Effect of aqueous-based cathode slurry pH and immersion time on corrosion of aluminum current collector in lithium-ion batteries

Corrosion of aluminum can occur during the manufacturing of lithium‐ion batteries when using aqueous‐based cathode slurries. In exposure tests, the alkaline pH value of aqueous‐based cathode slurries and immersing time were revealed as the principle factors that control the corrosion of aluminum during the cathode manufacturing process. The nickel manganese cobalt oxide active material used in the slurry does not have a direct impact on corrosion of the aluminum current collector.
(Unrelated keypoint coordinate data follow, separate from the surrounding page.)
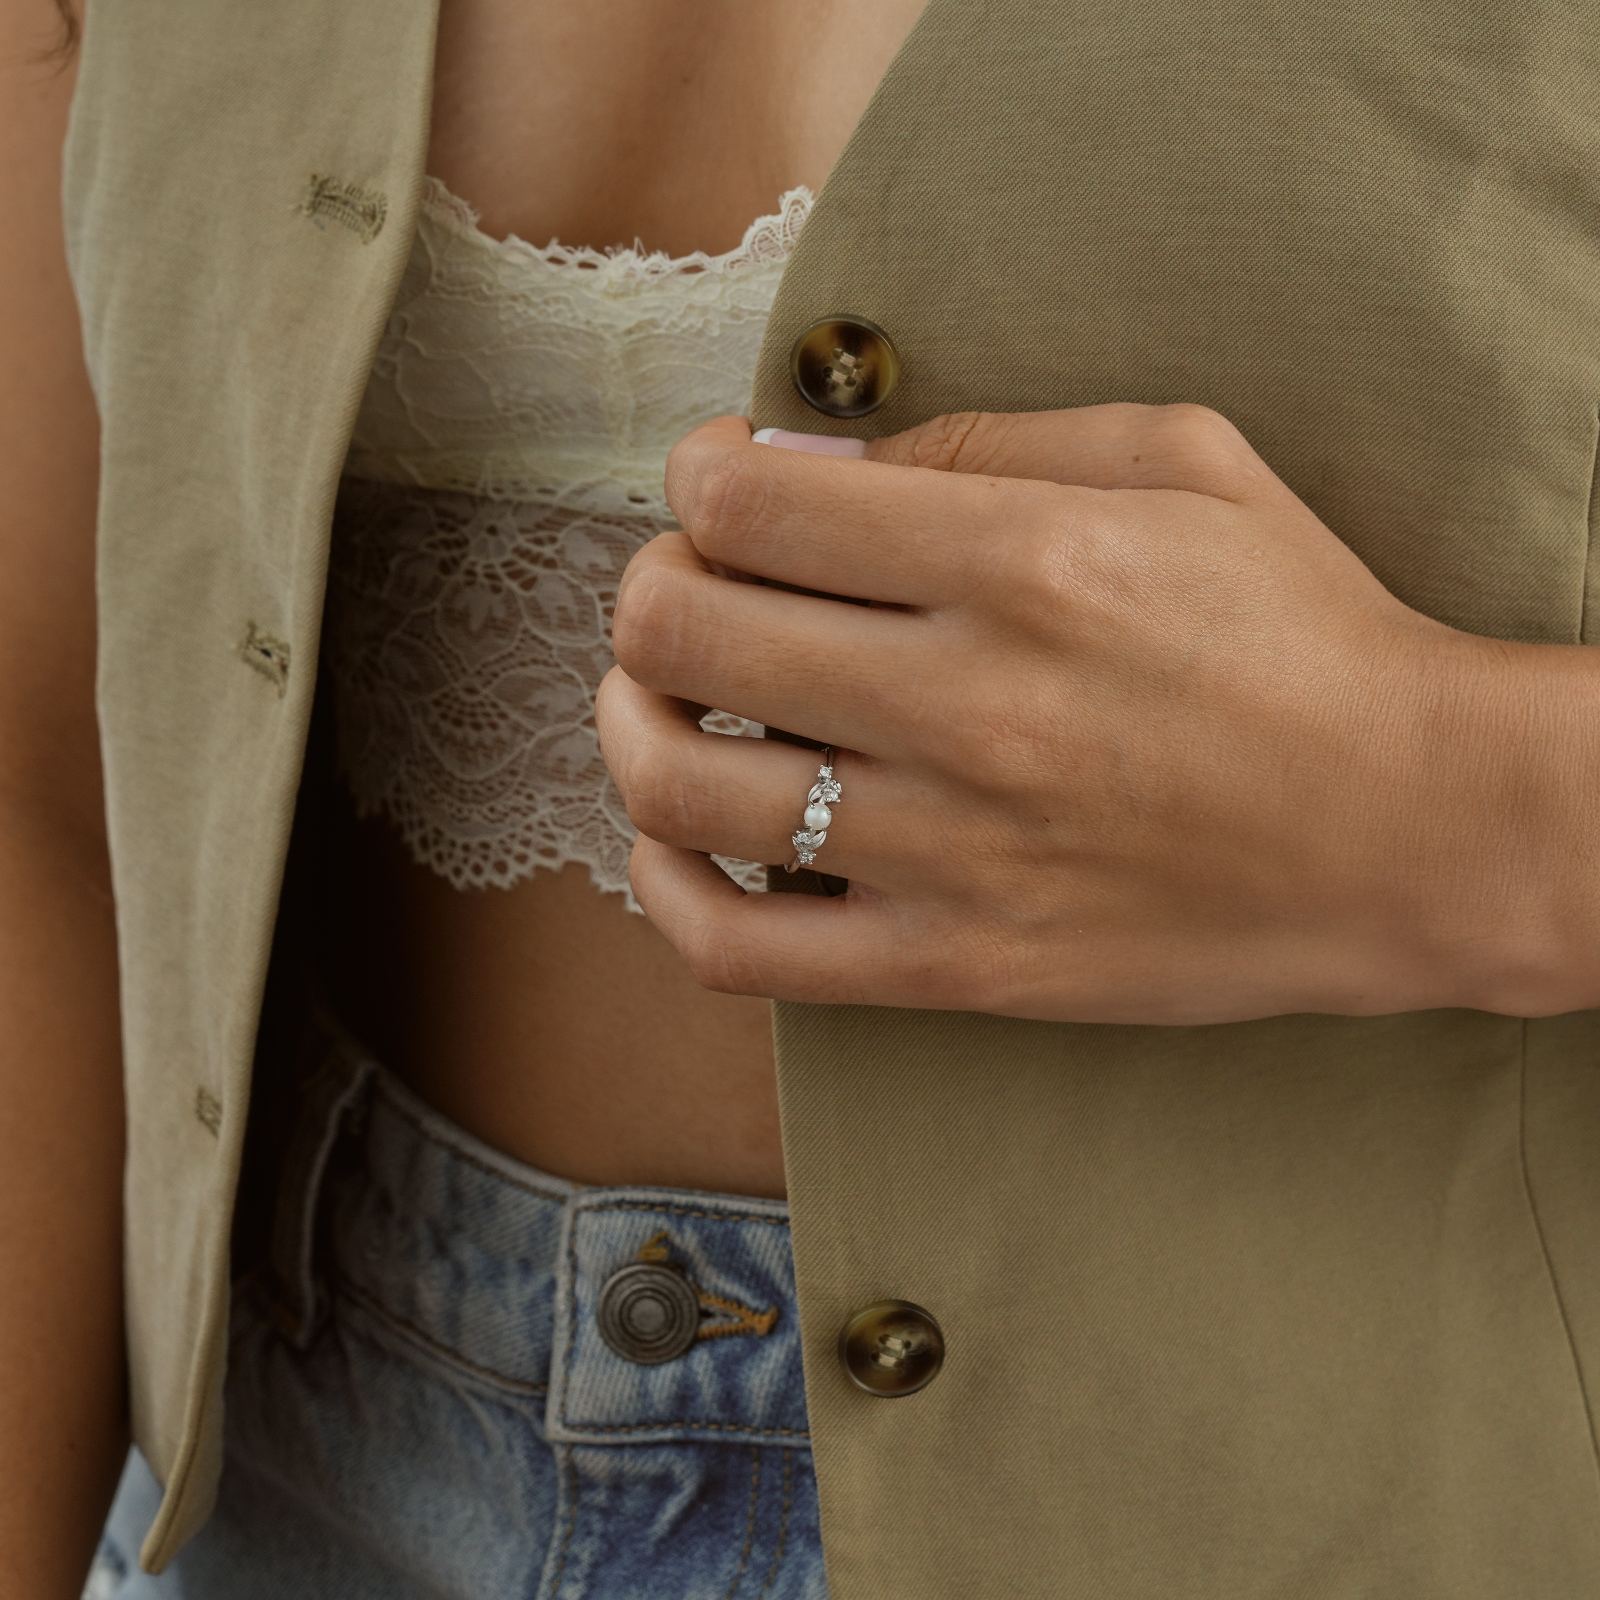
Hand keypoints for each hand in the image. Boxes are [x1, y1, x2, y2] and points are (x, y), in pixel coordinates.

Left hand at [594, 404, 1510, 1024]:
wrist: (1415, 833)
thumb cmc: (1303, 636)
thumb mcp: (1185, 463)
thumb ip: (989, 440)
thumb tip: (818, 462)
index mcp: (1023, 561)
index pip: (749, 503)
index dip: (697, 476)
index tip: (718, 481)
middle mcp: (971, 705)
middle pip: (682, 631)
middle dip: (649, 586)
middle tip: (686, 582)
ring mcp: (954, 854)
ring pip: (681, 789)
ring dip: (626, 722)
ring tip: (657, 697)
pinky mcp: (958, 968)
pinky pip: (739, 952)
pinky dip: (665, 890)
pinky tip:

The initiation and evolution of localized corrosion on aluminum are closely related to the formation of galvanic cells between aluminum matrix and intermetallic particles. X‐ray photoelectron spectroscopy results confirmed that the pH of cathode slurry was the only factor that alters aluminum surface composition, during which the oxide passive film was gradually degraded into hydroxide. Electrochemical characterizations showed that aluminum electrodes gave remarkably different response to the different pH of test solutions. The time‐pH‐variant electrochemical response was ascribed to the change of passive film and electric double layer properties. Corrosion of aluminum can occur during the manufacturing of lithium ion batteries when using aqueous‐based cathode slurries. In exposure tests, the alkaline pH value of aqueous‐based cathode slurries and immersing time were revealed as the principle factors that control the corrosion of aluminum during the cathode manufacturing process.